Und selbst wenn geeignete ehemalige Zeitsoldaten für polizeiliche Ausbildung und Einsatz auf Handelsschiffen zur Verfügung stehen, fehlt bisher jegliche gesetzliche Grundlage wie ein Seesicherheitsgesetz und Richtlinien für die Gewaltanwendung und den Waffengebrauch gegen Piraten. Gestützt auf die jetzigen gesetzlichen Grundlagen machen sich die ehemaligen Soldaten und nun jungen „Seepolizisten“ eher lächerlich. Derzeit heuern denn auch viele Schiffseigner bewaffnetes Sicherheitspersonal an und versuchen, sich mit Stacheldraht an der Reling, mit Schallkanonen und mit Stinkbomben zu schützen oder sie haben als passiven Schutz Sicherheitsräume eingerichtet, in die sich die Besatzung zurückziehen kann, wenn das Schiff geentert wird. Hoheitlicher Schutz sollte deutlich darüber hinaus gehen und aktive, erfolgversprechende Bekämpfung von Piraten ermöglichen.

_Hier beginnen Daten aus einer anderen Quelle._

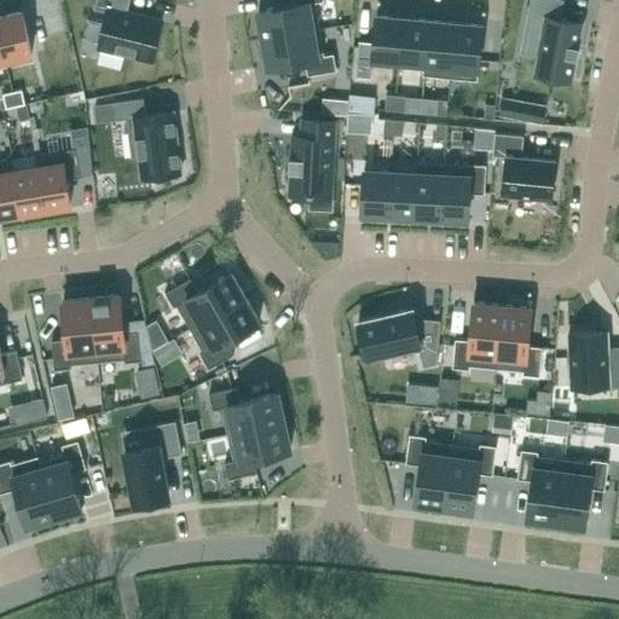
[(108,11),(99,46),(151,59),(161,22),(125,12),(127,0),(97,0),(96,7),(108,11)]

Die schon mal markig in die Mikrofone gesprochenen Vorschläge sind also bisher eher Dampfplauderei und wenn etwas daraus werden soll, dann braucht das sehr viel Zeit. Die Gefährdung durch Piraterie ist aber sehr akut und nimmt trotz „Atalanta“ auch im Golf von Aden zu. Der deutsche Reederverband spricht von 17.000 gefährdeten Passagen pro Jahr. Da stellt sich schon die Frage, ob Schutz der 1700 deutschen Schiffe gegen Piraterie durch bewaffnete Schiffsbegleitung als hoheitliche Aufgabe überhaupt geleistet werden kann.

Nicht nur das Verteidigungsministerium sollte prüfen, sondern das Innenministerium sollte durchdachte und realisierbare Vorschläge machen. Wirklich dringende Hausaufgaben im Hinblick auf den Schutz deutscher Handelsschiffe haben unsere Politiker zu machen.